The restaurant industry remains in crisis, as body blows mount from various levels of lockdown, restrictions on the sale of alcohol, uncertainty and damages due to social unrest, as well as a stuttering economy. But more than a year on from the onset of the COVID-19 pandemic, some in the industry have begun to pull together anew so that work can begin to tackle many of the challenges facing it.
Currently, the industry does not have a single voice, nor is it organised to collect and use data from restaurant operators to make better decisions and effectively lobby government. There is no accurate record of how many people the sector employs, how many restaurants there are in the country, or how these figures have changed (especially over the past year).
Some, like the Restaurant Association of South Africa (RASA), have publicly shared data about the sector. It estimated last year that the industry employs around 800,000 people and that nearly a third of restaurants had shut down since the onset of lockdown. This data is taken from their membership database and is not accessible to the general public. However, some critics have privately pointed out that RASA’s objectives and role are not clear.
The Restaurant Collective, focused on the sit-down restaurant industry, hopes to fill some of this gap as it begins to formalise. Already, it counts the three largest restaurant groups in the country – Spur Corporation, Ocean Basket and Famous Brands – as members. Include founder member Natasha Sideris’s Tashas, and the number of outlets across just these four groups is close to 1,500.
Grace Harding of The Restaurant Collective says: “The real value is when we get all those independents on board. If you’re a franchisee, you’ve got the franchisor to help.” She says it wants to be in a position to help those who need it most.

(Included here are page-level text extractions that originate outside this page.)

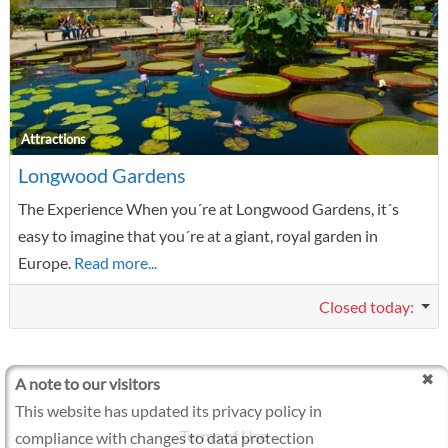
F
Attractions
Longwood Gardens
The Experience When you´re at Longwood Gardens, it´s
easy to imagine that you´re at a giant, royal garden in
Europe.
Read more...
Closed today
:
A note to our visitors
This website has updated its privacy policy in
Terms of Use
compliance with changes to data protection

The collective is busy formalising, despite having done “some amazing work” over the past year. It will register as a non-profit organisation and has appointed its first staff member. Announcements will be made in the coming weeks.
“This is not going to be a traditional association,” says Harding. “All of us work in the sector and we don’t want to belong to anyone. We will collaborate with Fedhasa or CGCSA or the bargaining council or the ministry or RASA.” Some in the sector still question why it falls under the tourism ministry, never mind that the Minister of Tourism is currently acting Minister of Health, which brings its own challenges.

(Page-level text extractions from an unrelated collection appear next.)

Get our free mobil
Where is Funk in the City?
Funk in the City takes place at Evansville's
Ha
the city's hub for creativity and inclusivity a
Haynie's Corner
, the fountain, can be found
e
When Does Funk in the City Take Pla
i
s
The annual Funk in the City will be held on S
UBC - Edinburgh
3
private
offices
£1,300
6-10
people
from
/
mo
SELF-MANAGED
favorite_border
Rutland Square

“The sit-down restaurant industry is so different, our challenges are so different. Tourism is a big category, although we do add value to tourism,” Harding says.

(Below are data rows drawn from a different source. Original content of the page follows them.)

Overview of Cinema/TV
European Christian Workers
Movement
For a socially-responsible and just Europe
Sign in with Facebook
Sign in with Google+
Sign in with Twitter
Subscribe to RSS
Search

Asked about where the collective will be a year from now, Harding adds that being a “uniform voice for the sit-down restaurant industry in SA” is the primary aim.
Next is skilling. “We will have implemented nationwide standards, with a platform to upskill grillers, waiters, scullers. We want to focus on building the capabilities of the entrepreneurs and the skills of the employees. Solutions on how to work more effectively with landlords in the bigger mall properties, and addressing issues like food costs, wastage, labour, scheduling…
“What’s to stop us from developing a scheduling system and just sharing it with everyone?” she asks. This is not a competitive advantage. “We want to see true collaboration, co-opetition. There is so much opportunity! We start to build a different way of connecting suppliers to restaurateurs.
“We will also hopefully have found some benefit for a restaurant employee,” she adds, possibly starting with affordable life insurance.
And, crucially, it will have made a start on collecting data on the industry. “There are thousands and thousands of lost people out there and we know very little about them.”
She admits this task is a mammoth one.
But it all circles back to training. “Some people are running big restaurants, but they’ve never been trained how to deal with poor performance,” says Harding.
“The industry has changed so quickly and a lot of people are still running their restaurants the way they used to. The biggest thing people need in this industry is education and skills.”